A different approach
Why not start by thinking about the overall style and layout of the conference and designing it to suit the message and content?

“Set the room up so that it encourages dialogue between speakers and delegates as much as possible,” says Pat Crimp, head of events, sponsorship and business tourism at Visit Wales. “Some conference organisers set up a ‘meet the speaker area’ at break times where audience members get the opportunity to ask questions on a one-to-one level or as part of a smaller group.”

Meanwhile, Alex Webb, specialist events director at experiential marketing agency RPM, reckons the days of theatre-style auditoriums for conferences are numbered. “Something as simple as seating encourages more involvement,” he says. “Even spending extended time in one room can be trying. A solution is to break delegates into smaller rooms or make ensure the content being delivered is compelling to watch.”

Pump up the presentation

But, of course, the real key to a delivering a memorable event is the actual presentation.
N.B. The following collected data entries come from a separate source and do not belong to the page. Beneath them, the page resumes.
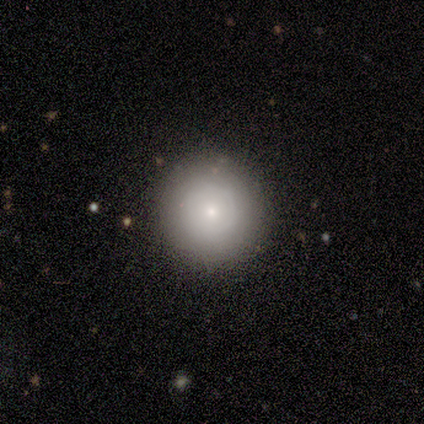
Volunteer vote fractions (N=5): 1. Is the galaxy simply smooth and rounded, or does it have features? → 80% smooth, 20% star or artifact, 0% featured or disk.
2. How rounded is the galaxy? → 75% round, 25% in between, 0% cigar-shaped.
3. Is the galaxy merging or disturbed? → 100% none, 0% minor disturbance, 0% major disturbance, 0% merger.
“Move beyond bullet points and one-way communication,” says Alex Goudge, marketing manager of Hitachi Interactive Solutions. “Engage the audience by asking for their input, use imagery – both static and moving – use sound and colour. If you were presenting to a group of teenagers in a school, you wouldn’t expect them to sit for an hour reading bullet points – they would get bored and start misbehaving. While businesspeople are far more polite, the rules of engagement are similar – stimulate their senses and they will listen to what you have to say and be more willing to contribute themselves.”

And just as Webb consigned theatre-style auditoriums to the dustbin, Nigel Scott, creative director of live marketing agency Out of the Blue does the same to Powerpoint.

“The biggest worry about any conference is death by Powerpoint,” he says. “Any good conference will do its utmost to avoid this at all costs. Yes, presenters need a basic visual guide for their presentation but this need not always be a powerpoint document.”

Scott suggests numerous ways in which this can be achieved, such as:
• Animation (cartoons or flash)
• Actors
• Video mood reel
• Performance artists
• Interactive key pads
• Breakout sessions
• Q&A sessions

“But beware,” he warns, “it is also easy to over-entertain and lose the message.”

So, basically, don’t overdo it. “Your communication should be tailored to your audience. How old are they? What is the culture of the group? What are their expectations of the event and how do you want them to feel afterwards?” says Archer Young’s Hunt.

Make your conference as interesting, exciting, interactive and entertaining as possible so as to enrapture your audience. As with all live marketing, the aim should be to create an experience. But make sure the techniques you use are appropriate for your delegates and enhance your message rather than overpower it.